State lawmakers are considering a bill that would force public school districts to share tax dollars used for construction and maintenance.

shiaasen@miamiherald.com

A legislative plan to give charter schools a cut of local school districts’ construction money would steer millions of additional dollars to large charter-school networks that are already sitting on tens of millions of dollars in cash, records show.

The charter-school industry is lobbying hard in the capital to gain a share of tax dollars raised by school districts to cover the construction and maintenance costs of traditional public schools — tax revenue that has dropped dramatically in recent years with plummeting real-estate values. Currently, school districts are not required to share these tax dollars with charter schools.

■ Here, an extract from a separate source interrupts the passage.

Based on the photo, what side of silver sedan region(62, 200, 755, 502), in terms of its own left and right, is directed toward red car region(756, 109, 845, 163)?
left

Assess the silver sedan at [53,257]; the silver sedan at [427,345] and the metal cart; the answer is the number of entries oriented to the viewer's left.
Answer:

School districts say the proposal could cost them as much as $140 million a year statewide and cripple their ability to repair aging school buildings and pay debts for past construction. But charter school operators say the lesser funding for their students is inherently unfair, and argue that withholding construction money has stifled charter schools’ growth.

Earlier this month, Doug Rodriguez, the principal of the Doral Academy Preparatory Middle/High charter school, told a Senate committee that the lack of construction money has “placed a cap on our school. We’re not able to expand.”

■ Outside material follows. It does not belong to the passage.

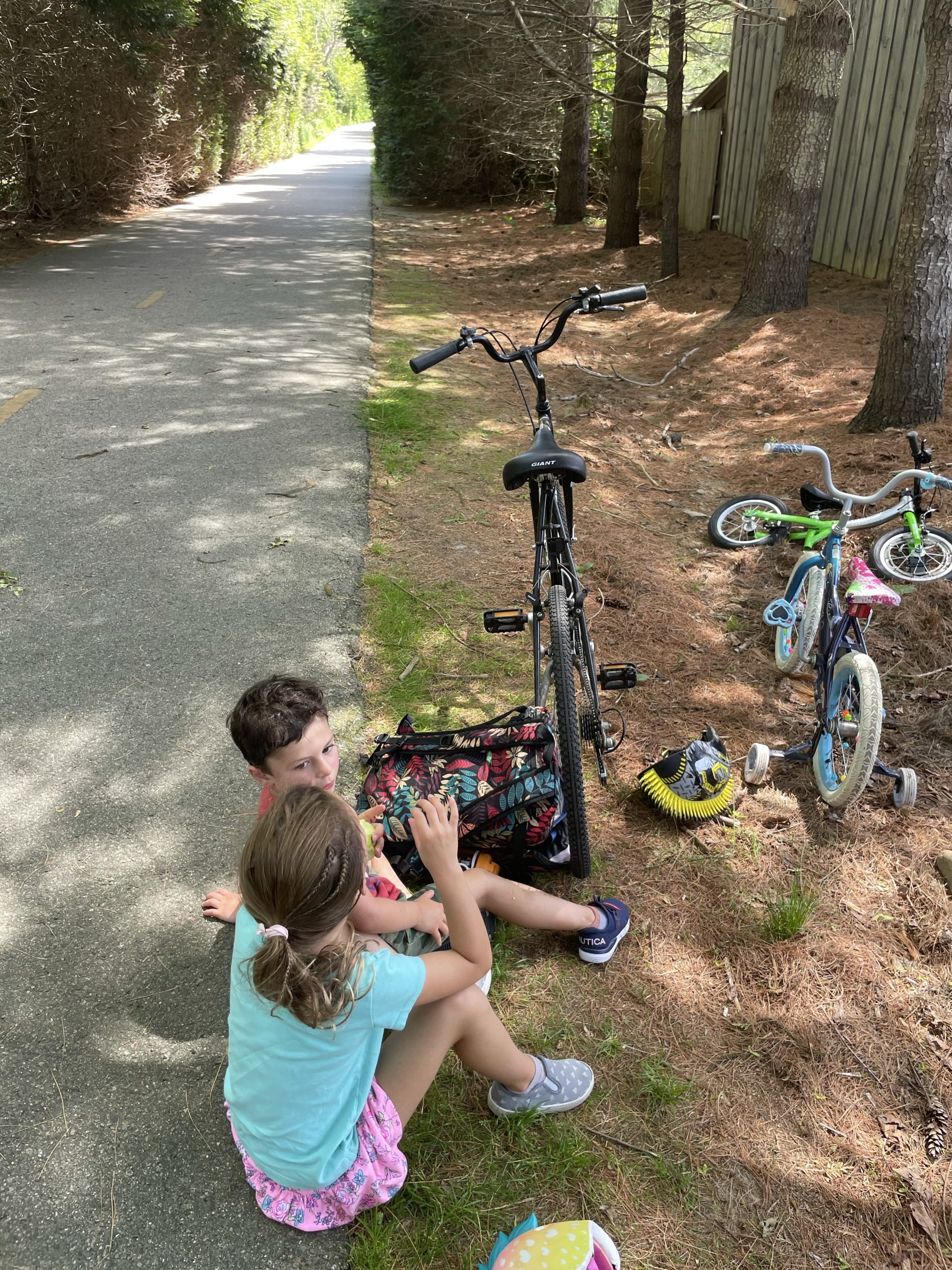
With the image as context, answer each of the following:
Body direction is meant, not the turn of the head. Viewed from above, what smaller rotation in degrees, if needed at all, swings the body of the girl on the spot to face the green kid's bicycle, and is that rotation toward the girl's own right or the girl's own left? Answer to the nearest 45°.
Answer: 0° — they already face it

But many charter schools, including Rodriguez’s, routinely collect more tax dollars than they spend, and sock away the unspent cash. The Doral Academy charter-school network, comprised of five Miami-Dade schools, had net assets of $13.6 million last year, much of it cash, records show.

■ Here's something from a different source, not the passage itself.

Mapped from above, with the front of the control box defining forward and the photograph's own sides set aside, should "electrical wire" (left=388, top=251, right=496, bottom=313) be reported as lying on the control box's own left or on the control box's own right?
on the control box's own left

The Doral Academy network is one of four large South Florida charter-school chains run by Academica, the state’s largest charter school operator. These four school networks — the Doral, Mater, Somerset and Pinecrest academies — had combined assets of more than $83 million last year, records show. This money is held by nonprofit companies that own the schools, which are managed by Academica, a for-profit company based in South Miami.

These schools could stand to gain millions more every year from the construction tax dollars, which would be distributed on a per-student basis. For example, the Doral, Mater, Somerset and Pinecrest academies — which now have 45 percent of all charter-school students in Miami-Dade County — would receive an additional $14.5 million from the Miami-Dade school district this year alone under the proposal.

Academica’s schools aren’t the only ones with growing reserves. The Keys Gate charter schools in Homestead, managed by Fort Lauderdale-based Charter Schools USA, have about $5 million in cash reserves, and the nearby Charter School at Waterstone, run by Charter School Associates, had $2.6 million in assets last year, most of it cash, records show.

Lynn Norman Teck, spokeswoman for the Florida Consortium of Public Charter Schools, said charters should not be cut out of construction funding because some schools have managed to save money.

“Their reserves are for a rainy day,” Teck said. “I don’t think it is fair to penalize a group of charter schools for being financially savvy.”

Andreina Figueroa, chairwoman of the Somerset Academy charter-school network, said her schools put money away to safeguard against funding cuts. The 31 Somerset schools in Miami-Dade and Broward have more than 10,000 students and $25 million in assets, records show.